Leg 2A: Rednal to Tardebigge
After spending the first night of their journey amid a raised fir-wood, the hobbits bathe and breakfast beside a stream, at a point where it dips beneath the undulating narrow road. Leg 2A commences from a similar location in Rednal, where the headwater of the River Arrow crosses our path on the wooded slopes of Beacon Hill. The Shire Way does not immediately proceed southwards, however. It first makes a loop around Tolkien’s cherished Rednal Hill. This includes a glimpse of the cottage where his mother died and he was orphaned at the age of twelve.
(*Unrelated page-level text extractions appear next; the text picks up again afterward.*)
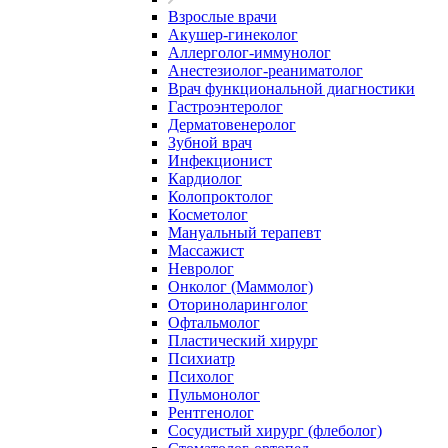
Взрослые врачи
Акушер-гинеколог
Аллерголог-иммунолог
Анестезиолог-реаниматолог
Врач функциональной диагностики
Гастроэнтеролог
Дерматовенеролог
Зубной врач
Инфекционист
Кардиолог
Колопроктолог
Косметолог
Мануальный терапевт
Массажист
Невролог
Онколог (Маммолог)
Оториноларинголог
Офтальмолог
Пластический хирург
Психиатр
Психолог
Пульмонолог
Рентгенолог
Сосудистый хирург (флеболог)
The next part of the hobbits’ trek is characterised by a series of climbs and descents that culminate in a view of the road winding toward the Woody End. This provokes Frodo to recall some childhood verses about The Road which ‘goes ever on and on’ and must be followed in spite of ‘weary feet’ (perhaps suggestive of the author’s own philosophy in the face of so much adversity). The Lickey Hills between Rednal and Barnt Green, where Tolkien was a frequent guest of his aunt’s family, generate the same ups and downs, interspersed with glimpses of ‘lower lands dotted with small clumps of trees’. Leg 2A ends near a pub (The Tardebigge) and a hilltop church (St Bartholomew’s) overlooking Bromsgrove, the town where Tolkien’s mother and his guardian are buried.
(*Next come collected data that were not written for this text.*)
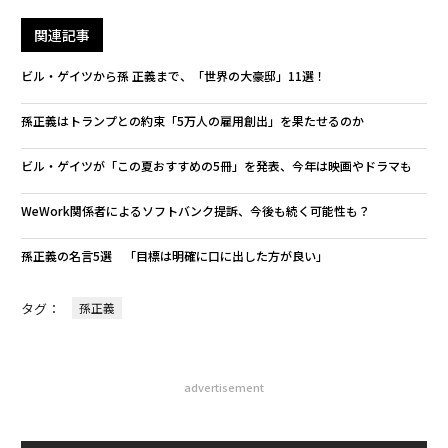
関連記事
ビル・ゲイツから孫 正義まで、「世界の大豪邸」11選！
孫正義はトランプとの約束「5万人の雇用創出」を果たせるのか
ビル・ゲイツが「この夏おすすめの5冊」を発表、今年は映画やドラマも
WeWork関係者によるソフトバンク提訴、今後も続く可能性も？
孫正義の名言5選 「目標は明確に口に出した方が良い」
タグ：
孫正義
advertisement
Leg 2B: Tardebigge to Feckenham
Today, the quantity, proximity and speed of motor traffic along the East Worcestershire Ridgeway between Tardebigge and Cookhill is not conducive to enjoyable walking. So, although The Shire Way is predicated on the idea that Tolkien may have had that road in mind when describing the hobbits’ outward journey, Leg 2B instead diverts cross-country towards an important biographical site in the village of Dormston. The landscape is nevertheless of a type that agrees with Tolkien’s description of the events that befall Frodo, Sam and Pippin after lunch, not least their encounter with a Black Rider on a level stretch of road ‘through grass-land sprinkled with tall trees’. Feckenham, with its pubs and village shop, is a pleasant resting place on the way to Dormston.
Leg 2C: Feckenham to Inkberrow
Leg 2C traverses a once densely wooded part of mid-Worcestershire (called the Fleferth in Anglo-Saxon) that is rich in Shire nomenclature, such as Underhill, Stock and Bag End. This is not a matter of coincidence, for the last name belonged to the farmhouse of Tolkien’s aunt in Dormston, where he stayed on more than one occasion.
Little about this section of the route harmonises with the hobbits’ journey (unless one counts the ‘Tolkien Oak’, an ancient and hollow tree about 150 metres east of Bag End). However, if you trust Frodo’s reckoning of distance and direction, Inkberrow is in a comparable situation to the Hobbit village of Woodhall. With its two pubs (including overnight accommodation in The Bull’s Head), Inkberrow is thus a suitable endpoint for Stage 2 of The Shire Way.